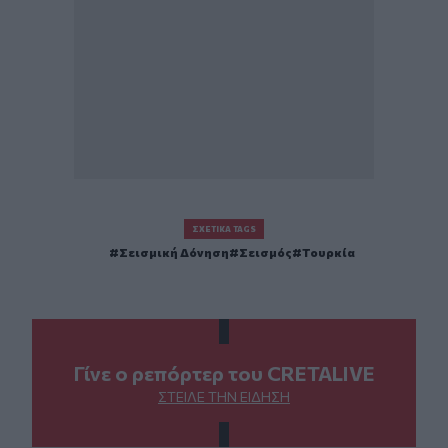
ΣΧΕΤΙΚΆ TAGS
Σεισμική Δόνηση
Σεισμός
Τουρκία
Γίνε ο ρεπόρτερ του CRETALIVE
ΣΤΕΊΛΕ ΤΗΝ ΕΊΔΗΣΗ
== == ==
# EXERCISE PROMPT
The lines to output run from the one containing "Γίνε ο ρεπόρτερ του CRETALIVE" to the last line of the entries; give them back exactly.

# YOUR RESPONSE
Γίνε ο ρεπόρτερ του CRETALIVE
ΣΤΕΊΛΕ ΤΗΝ ΕΊΔΗΣΗ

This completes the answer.